Triginometry: Half Angle Identities

[StephenAA]

Homework Statement

$$sin(75^\circ)$$

Homework Equations

$$sin(\frac{\alpha}{2}) = \pm \sqrt{\frac{1-cos(\alpha)}{2}}$$

The answer is known to be:
$$\frac{\sqrt{6} + \sqrt{2}}{4}$$

The Attempt at a Solution

$$sin(\frac{150^\circ}{2}) = \pm \sqrt{\frac{1-cos(150^\circ)}{2}}$$
$$sin(\frac{150^\circ}{2}) = \pm \sqrt{\frac{1+\frac{\sqrt{3}}{2}}{2}}$$
$$sin(\frac{150^\circ}{2}) = \pm \sqrt{\frac{2+\sqrt{3}}{4}}$$
$$sin(\frac{150^\circ}{2}) = \pm \frac{\sqrt{2+\sqrt{3}}}{2}$$

This is a correct answer, but clearly it is not simplified completely. Any help would be appreciated.

 

[Ivan92]

Are you supposed to use the half-angle identity? Think of another way to figure it out.

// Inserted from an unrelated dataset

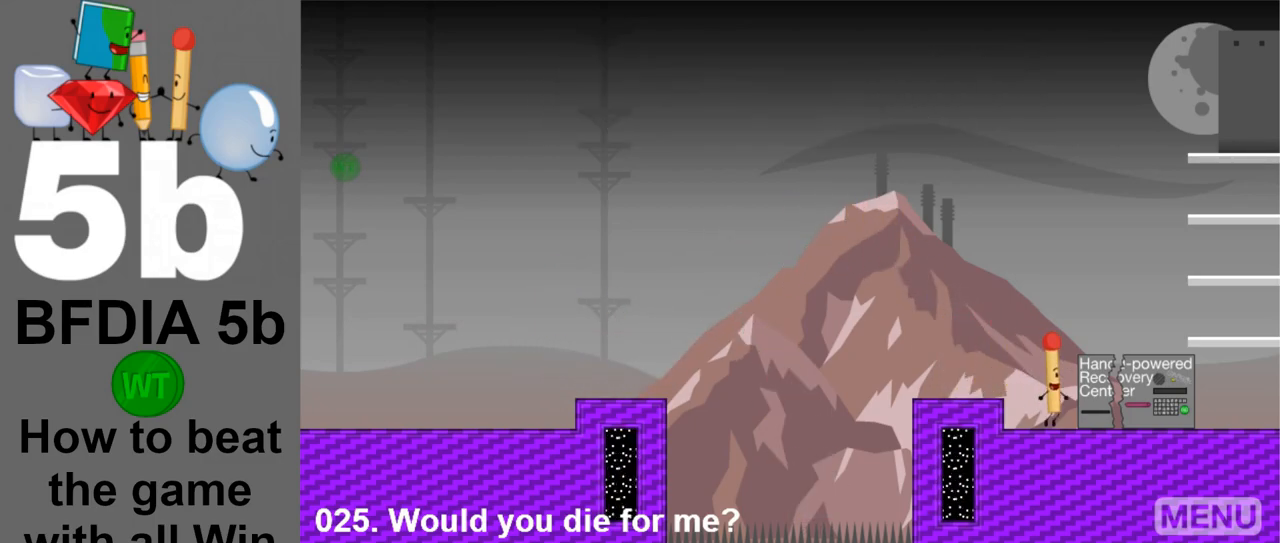
{"keys": [], "mouse": [], "events": [[233, "right", "up"], [333, "down", "down"], [433, "down", "up"]]}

Hint: Sum Formula for sin function.

 

[StephenAA]

Are you supposed to use the half-angle identity? Think of another way to figure it out.

Yes. As you stated, this problem can be solved easily with the sum formula for sin, but the directions ask us specifically to solve it using half angle identities. My problem is that I get stuck at that last step, as I'm not quite sure how to simplify it further.

 

[eumyang]

First off, do we NEED the plus-minus sign? (If not, can you explain why not?)

The 2nd to last line you have this:
$$sin(\frac{150^\circ}{2}) = \pm \sqrt{\frac{2+\sqrt{3}}{4}}$$

Inside the square root, multiply top and bottom by 4. Factor out a 2 in the numerator (not 4!). You should have
$$\sin \left(\frac{150^\circ}{2}\right) = \sqrt{\frac{2(4 + 2\sqrt{3})}{16}}$$
Split the 4 into 1 + 3:
$$\sin \left(\frac{150^\circ}{2}\right) = \sqrt{\frac{2(1 + 2\sqrt{3} + 3)}{16}}$$

This expression:
$$1 + 2\sqrt{3} + 3$$
is an algebraic pattern that's somewhat disguised. See if you can figure out the rest.

 

[StephenAA]

First off, do we NEED the plus-minus sign? (If not, can you explain why not?)

I'm not entirely sure how to determine whether the answer should be positive or negative (the quadrant, perhaps?), so I just left it there.

Anyways, thanks for your help. It's much more clear now.
$$sin(\frac{150^\circ}{2}) = \pm \sqrt{\frac{2+\sqrt{3}}{4}}$$
$$sin(\frac{150^\circ}{2}) = \pm \sqrt{\frac{8+4\sqrt{3}}{16}}$$
$$sin(\frac{150^\circ}{2}) = \pm \sqrt{\frac{2(4+2\sqrt{3})}{16}}$$
$$sin(\frac{150^\circ}{2}) = \pm \sqrt{\frac{2(1+2\sqrt{3}+3)}{16}}$$
$$sin(\frac{150^\circ}{2}) = \pm \sqrt{\frac{2(1+\sqrt{3})^2}{16}}$$
$$sin(\frac{150^\circ}{2}) = \pm \frac{(\sqrt{2})(1+\sqrt{3})}{4}$$

For the final answer:
$$sin(75^\circ) = \pm \frac{\sqrt{2}+\sqrt{6}}{4}$$

Or, as the answer key lists it:
$$sin(75^\circ) = \pm \frac{\sqrt{6}+\sqrt{2}}{4}$$

Thank you for your help.

 

[Mentallic]

Yes, but not quite. sin(75^o) is a positive value, so you need to discard the negative value.